[Saved data entries]
=== Begin Enclosure ===

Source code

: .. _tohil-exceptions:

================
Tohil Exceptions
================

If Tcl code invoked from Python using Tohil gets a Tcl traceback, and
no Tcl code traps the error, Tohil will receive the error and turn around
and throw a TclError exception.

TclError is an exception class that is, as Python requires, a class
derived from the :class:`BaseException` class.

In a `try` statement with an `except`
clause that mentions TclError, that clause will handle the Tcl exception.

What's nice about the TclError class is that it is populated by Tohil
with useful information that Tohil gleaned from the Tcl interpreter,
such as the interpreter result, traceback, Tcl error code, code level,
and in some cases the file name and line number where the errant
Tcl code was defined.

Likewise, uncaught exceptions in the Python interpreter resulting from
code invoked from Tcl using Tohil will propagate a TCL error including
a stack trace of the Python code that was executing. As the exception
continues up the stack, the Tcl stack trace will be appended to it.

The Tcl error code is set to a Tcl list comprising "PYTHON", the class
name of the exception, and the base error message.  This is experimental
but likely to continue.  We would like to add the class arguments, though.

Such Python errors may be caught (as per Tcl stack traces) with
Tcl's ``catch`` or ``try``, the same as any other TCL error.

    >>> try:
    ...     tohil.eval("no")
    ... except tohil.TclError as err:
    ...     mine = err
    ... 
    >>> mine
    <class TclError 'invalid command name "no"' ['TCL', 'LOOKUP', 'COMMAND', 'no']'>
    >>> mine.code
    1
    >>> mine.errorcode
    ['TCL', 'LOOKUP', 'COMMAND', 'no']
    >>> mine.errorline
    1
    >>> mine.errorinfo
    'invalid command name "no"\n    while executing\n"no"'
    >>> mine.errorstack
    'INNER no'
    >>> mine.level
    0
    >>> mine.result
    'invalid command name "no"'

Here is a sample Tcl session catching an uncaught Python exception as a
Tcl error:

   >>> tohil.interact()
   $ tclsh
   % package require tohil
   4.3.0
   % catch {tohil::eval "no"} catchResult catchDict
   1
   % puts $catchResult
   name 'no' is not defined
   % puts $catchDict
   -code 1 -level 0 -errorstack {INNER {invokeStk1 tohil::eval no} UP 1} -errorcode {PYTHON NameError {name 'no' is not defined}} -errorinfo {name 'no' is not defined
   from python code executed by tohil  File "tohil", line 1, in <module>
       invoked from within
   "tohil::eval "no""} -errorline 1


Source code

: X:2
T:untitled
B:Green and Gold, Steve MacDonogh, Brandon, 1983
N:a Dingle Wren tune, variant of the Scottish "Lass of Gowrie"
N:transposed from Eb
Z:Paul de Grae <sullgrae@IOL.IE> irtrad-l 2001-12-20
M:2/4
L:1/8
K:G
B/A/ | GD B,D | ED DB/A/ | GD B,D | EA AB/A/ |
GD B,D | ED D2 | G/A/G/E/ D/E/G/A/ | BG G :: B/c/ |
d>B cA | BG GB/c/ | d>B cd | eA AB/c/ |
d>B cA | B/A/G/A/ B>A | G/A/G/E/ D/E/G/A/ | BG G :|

=== End Enclosure ===

What is expected> Tell me how many lines in the data include "errorstack", giving only the number.

Written answer> 2